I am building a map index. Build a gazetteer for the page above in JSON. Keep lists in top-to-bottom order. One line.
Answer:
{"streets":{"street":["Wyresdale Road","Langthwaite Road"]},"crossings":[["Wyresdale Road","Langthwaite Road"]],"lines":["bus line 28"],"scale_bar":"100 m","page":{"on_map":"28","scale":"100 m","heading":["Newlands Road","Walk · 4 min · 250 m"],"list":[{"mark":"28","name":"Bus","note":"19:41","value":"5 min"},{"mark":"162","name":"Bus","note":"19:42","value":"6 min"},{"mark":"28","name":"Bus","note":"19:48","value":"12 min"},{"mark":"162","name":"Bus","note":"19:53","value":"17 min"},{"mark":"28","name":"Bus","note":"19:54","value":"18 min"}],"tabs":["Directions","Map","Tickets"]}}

###

### WHAT THIS TASK INVOLVES
Please copy every line of the material exactly.

### EXERCISE ANSWER
I am building a map index. Build a gazetteer for the page above in JSON. Keep lists in top-to-bottom order. One line.
Answer:
{"streets":{"street":["Wyresdale Road","Langthwaite Road"]},"crossings":[["Wyresdale Road","Langthwaite Road"]],"lines":["bus line 28"],"scale_bar":"100 m","page":{"on_map":"28","scale":"100 m","heading":["Newlands Road","Walk · 4 min · 250 m"],"list":[{"mark":"28","name":"Bus","note":"19:41","value":"5 min"},{"mark":"162","name":"Bus","note":"19:42","value":"6 min"},{"mark":"28","name":"Bus","note":"19:48","value":"12 min"},{"mark":"162","name":"Bus","note":"19:53","value":"17 min"},{"mark":"28","name":"Bus","note":"19:54","value":"18 min"}],"tabs":["Directions","Map","Tickets"]}}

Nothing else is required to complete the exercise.